Content starts

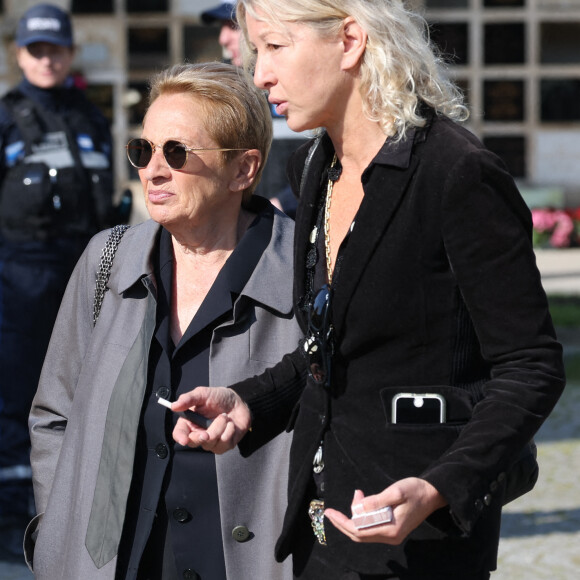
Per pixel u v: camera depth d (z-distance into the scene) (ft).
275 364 21.38
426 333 17.33
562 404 63.31
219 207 22.06
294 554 19.22
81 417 21.67
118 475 20.84
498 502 17.60
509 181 16.83
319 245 18.88
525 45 153.48
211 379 21.26
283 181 36.11
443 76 18.33
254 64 19.83
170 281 22.11
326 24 17.66
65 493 21.74
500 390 16.69
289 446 21.11
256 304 21.67
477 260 16.78
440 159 17.11
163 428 21.03
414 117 17.42
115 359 21.50
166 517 21.11
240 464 20.95
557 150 155.53
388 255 17.29
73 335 22.81
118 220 44.14
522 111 154.81
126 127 128.98
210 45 131.03
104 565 20.59
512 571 39.04
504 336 16.76
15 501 42.68
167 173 21.49
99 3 128.67
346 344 17.74
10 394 42.37
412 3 19.15
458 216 16.83
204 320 21.35
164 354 21.45
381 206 17.38
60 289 42.68
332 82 17.89
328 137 19.24
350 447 17.83
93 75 128.98
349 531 15.98
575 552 40.78
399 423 17.47
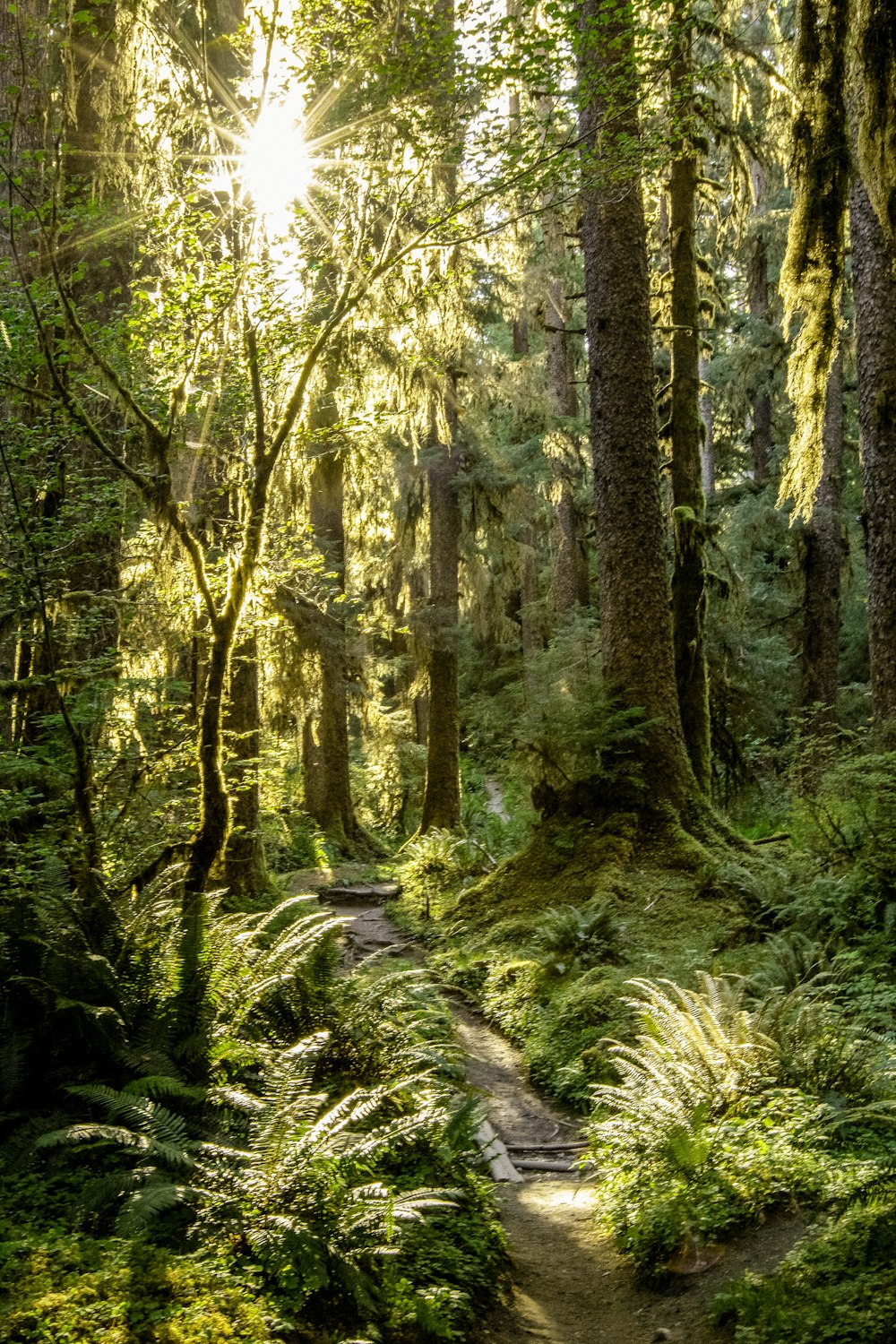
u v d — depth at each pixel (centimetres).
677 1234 585
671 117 885
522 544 2712
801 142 815
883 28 711
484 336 2302
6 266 840
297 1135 507
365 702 2472
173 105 979
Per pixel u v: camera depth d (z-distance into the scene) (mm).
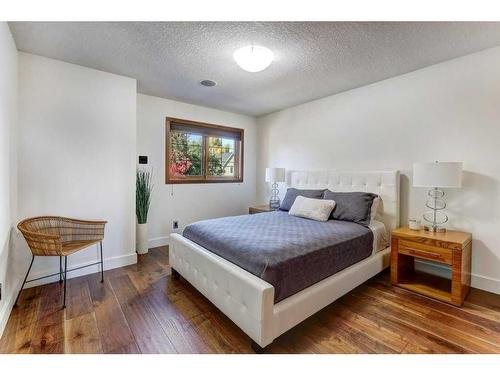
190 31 2031
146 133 3660
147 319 1917
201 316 1966
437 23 1896
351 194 3008
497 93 2275
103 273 2777
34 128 2418
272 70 2766
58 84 2541
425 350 1584
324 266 1983
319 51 2326
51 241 2076
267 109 4402
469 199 2455
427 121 2703
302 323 1880
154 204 3789
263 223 2744
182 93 3566
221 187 4566
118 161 2953
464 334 1744
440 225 2650
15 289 2193
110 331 1764
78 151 2676
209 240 2238
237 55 2172
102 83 2809
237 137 4754
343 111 3490
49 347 1594
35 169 2430
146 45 2252
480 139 2373
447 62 2543
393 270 2506
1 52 1799
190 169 4254
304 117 4039
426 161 2723
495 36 2080
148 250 3623
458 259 2096
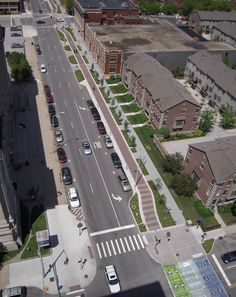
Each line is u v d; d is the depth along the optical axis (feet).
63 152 272.51
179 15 625.00
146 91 324.39
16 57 371.97
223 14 561.43
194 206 241.55
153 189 251.60
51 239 209.97
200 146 243.81
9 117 292.20
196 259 209.05
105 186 250.98
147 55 372.99
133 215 230.89
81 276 193.26
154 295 188.85
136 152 286.66
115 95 362.12
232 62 444.96
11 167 255.70
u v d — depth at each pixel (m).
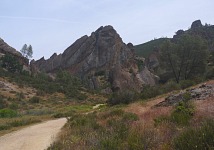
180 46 65.19
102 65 131.88
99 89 104.75
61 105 63.81
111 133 10.78
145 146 7.98
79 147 9.61
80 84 108.94
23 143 14.55
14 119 30.67
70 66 143.88
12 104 54.00
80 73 133.50
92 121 17.36
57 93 81.69
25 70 107.19
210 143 6.45
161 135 9.08
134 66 128.38
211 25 189.00
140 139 8.61
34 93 75.69
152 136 8.94
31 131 19.91
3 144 15.03
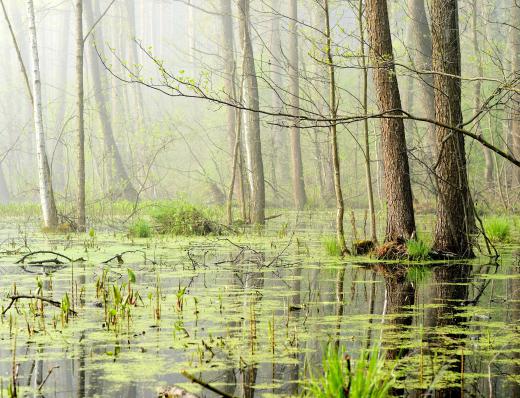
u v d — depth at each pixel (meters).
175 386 4.79
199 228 17.16
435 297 8.48
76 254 12.86
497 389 4.95
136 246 14.29
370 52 11.84
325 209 29.36
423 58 21.30
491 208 22.77
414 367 5.49
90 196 28.64
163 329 6.73
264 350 5.95
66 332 6.62
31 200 34.88
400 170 12.27
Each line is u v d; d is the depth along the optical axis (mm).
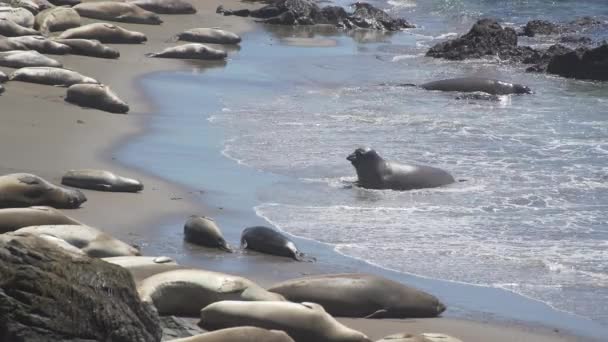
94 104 65062
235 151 57875
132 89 73125
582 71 87625
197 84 77188
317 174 53969
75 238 35844
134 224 42969
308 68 87312
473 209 48312
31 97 65562
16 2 95938
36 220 37812
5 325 24719
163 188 49219
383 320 33781
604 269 40844
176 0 112625
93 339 25484
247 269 38000
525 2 139000
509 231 45156
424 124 66375
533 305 36812
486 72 89000
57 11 92750
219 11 116500
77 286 25719
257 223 44938
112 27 90938
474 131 64688
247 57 91438
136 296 26703
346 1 147000
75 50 83500
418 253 41781
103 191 47469
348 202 49062
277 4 116375
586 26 115938
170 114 66500
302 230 44219
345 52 98000
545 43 106438
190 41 96250
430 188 51844
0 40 79000
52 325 25062
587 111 72562
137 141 58438
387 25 116188
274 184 51625
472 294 37531
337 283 34000
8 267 25234
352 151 58938
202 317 30188
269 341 26266
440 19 126625
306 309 29906
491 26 99062
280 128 64188
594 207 49156
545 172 55219
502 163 56938
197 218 41125
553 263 41250
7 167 49656
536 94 79125
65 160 52438
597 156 58938
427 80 84500
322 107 71250
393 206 48500
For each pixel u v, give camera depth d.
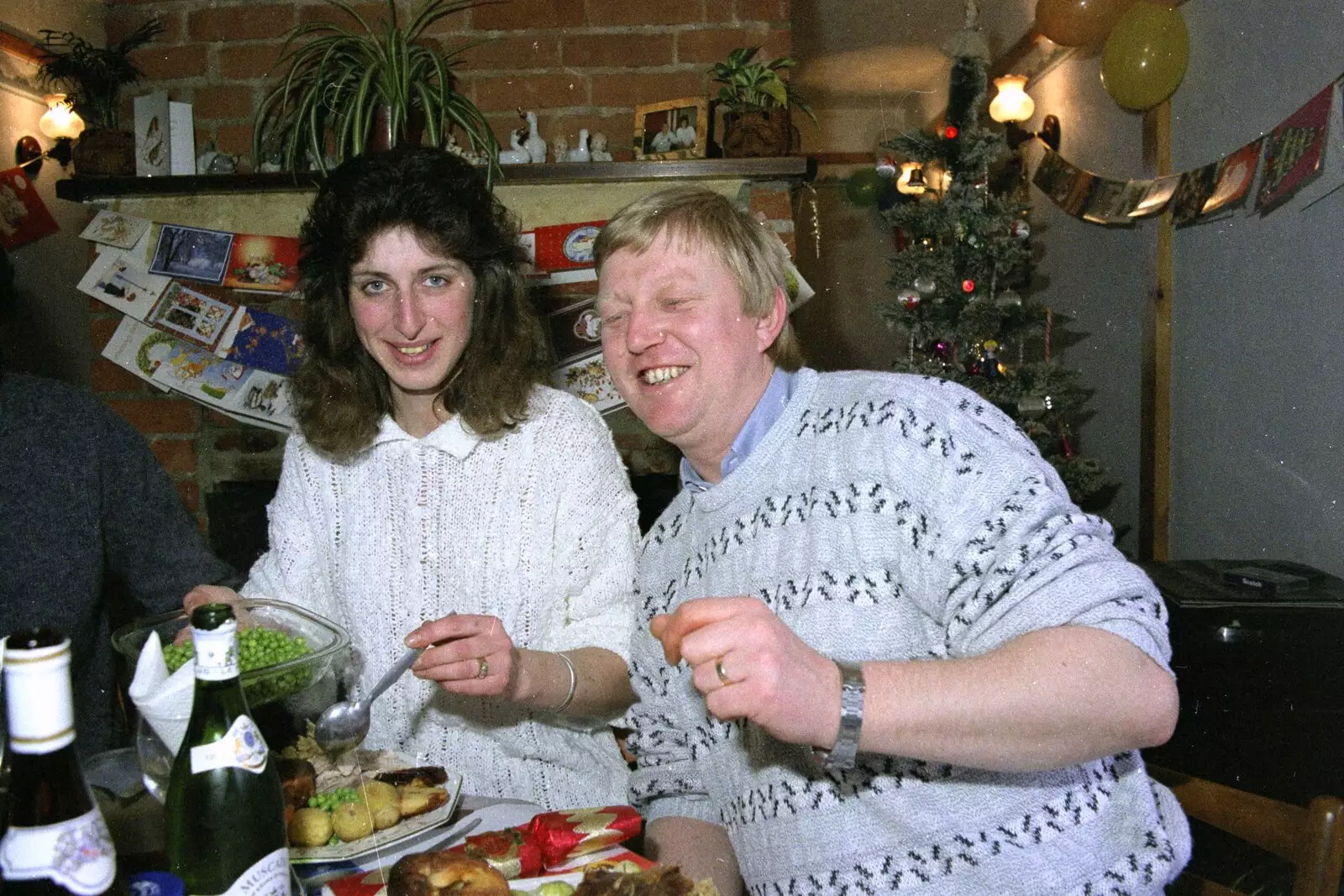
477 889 0.80
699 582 1.06
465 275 1.32
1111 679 0.74
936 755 0.74
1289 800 2.12
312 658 0.96
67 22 3.20
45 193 3.44
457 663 1.08
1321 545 2.84
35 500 1.24
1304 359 2.90
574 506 1.39
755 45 3.03
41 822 0.58
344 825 0.93
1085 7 3.64
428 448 1.39
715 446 1.04
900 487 0.91
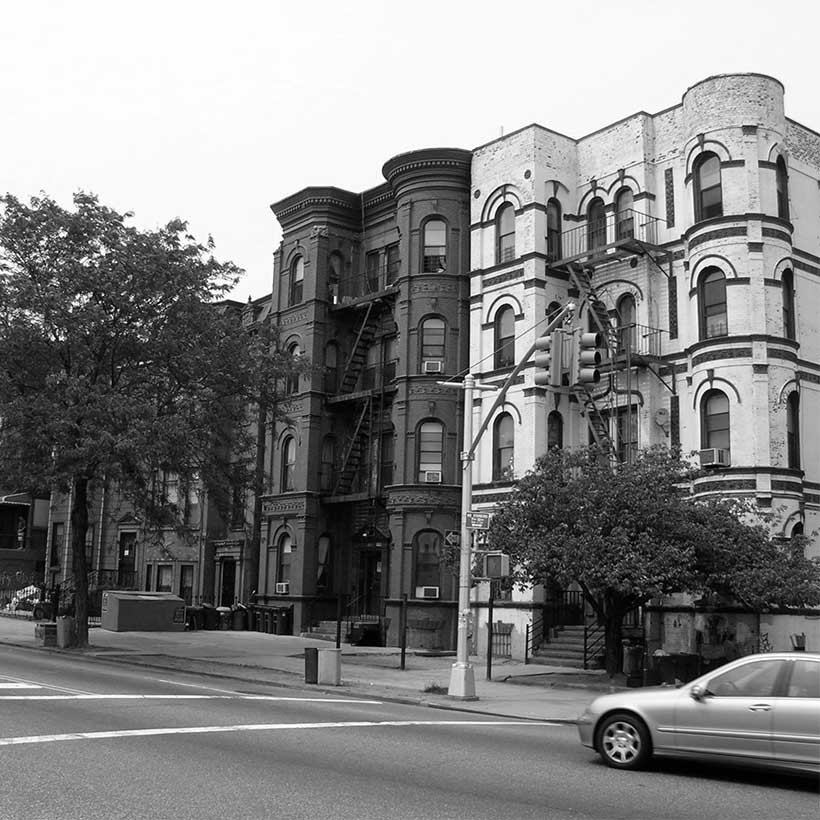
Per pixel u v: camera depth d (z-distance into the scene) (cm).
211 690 1900
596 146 3198
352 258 3872
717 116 2786
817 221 2956
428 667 2566
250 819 806
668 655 2116
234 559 4184
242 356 2795
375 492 3503
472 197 3409
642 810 909
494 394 3209
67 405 2531
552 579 2252
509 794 958
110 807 834
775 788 1053
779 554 2175
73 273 2561
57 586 4312
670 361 2873
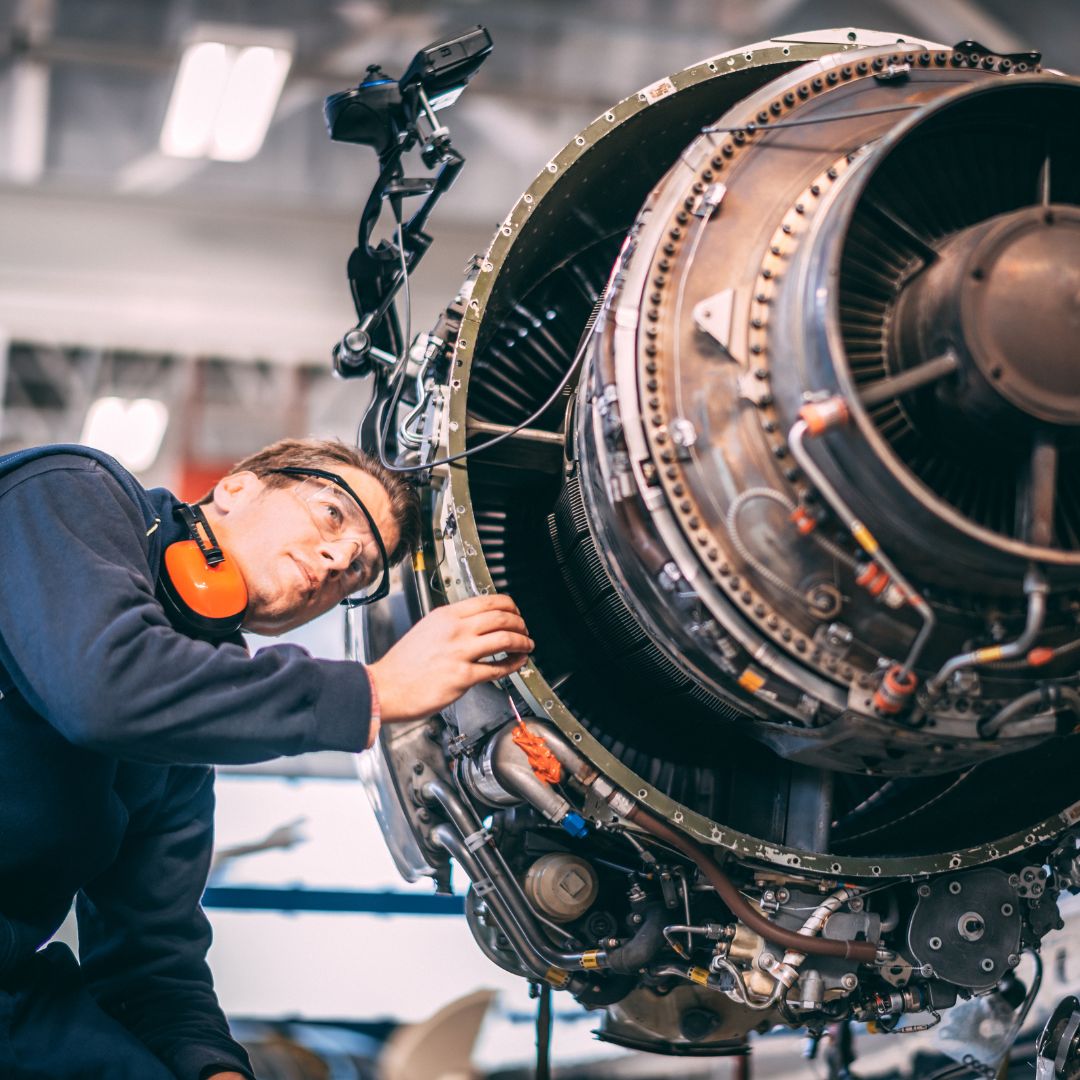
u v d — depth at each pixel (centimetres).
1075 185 212
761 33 847
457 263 1030
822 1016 231
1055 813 238
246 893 438
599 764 220
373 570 246
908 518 182
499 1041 362
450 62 255
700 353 205
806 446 191
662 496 204
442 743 255
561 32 857
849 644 197
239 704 194
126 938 252
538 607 253
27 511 204
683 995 258
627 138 247
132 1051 229
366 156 995
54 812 216
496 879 238
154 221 1023
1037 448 182
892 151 203
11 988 230
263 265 1036
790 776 236
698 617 203
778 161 213
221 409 1137
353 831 540
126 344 1072
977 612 195
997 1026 262
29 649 195
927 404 191
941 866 228
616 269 222
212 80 895
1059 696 195
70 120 954
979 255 183
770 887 225
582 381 228
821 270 187
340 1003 392
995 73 225
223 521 238
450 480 232
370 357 269
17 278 1011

Content ends

--- Exercise ---
Repeat only the lines between the start of the data and the line with "164 354 21.45", including those two lines, and skip the pictures.

--- Answer to the problem ---
Per pixel u v: camera depth d (z-distance into the scene) (ft).
275 364 21.38
426 333 17.33
562 404 63.31
219 207 22.06
294 554 19.22
81 417 21.67
118 475 20.84
498 502 17.60
509 181 16.83
319 245 18.88
525 45 153.48
211 379 21.26
283 181 36.11
443 76 18.33
254 64 19.83
170 281 22.11
326 24 17.66
65 493 21.74
500 390 16.69
289 446 21.11
256 304 21.67
477 260 16.78
440 159 17.11
163 428 21.03
414 117 17.42
115 359 21.50
166 517 21.11
240 464 20.95
557 150 155.53
388 255 17.29
73 335 22.81
118 220 44.14
522 111 154.81
126 127 128.98
210 45 131.03
104 565 20.59
512 571 39.04
504 336 16.76
15 501 42.68
167 173 21.49
99 3 128.67
346 344 17.74
10 394 42.37
412 3 19.15
458 216 16.83
204 320 21.35
164 354 21.45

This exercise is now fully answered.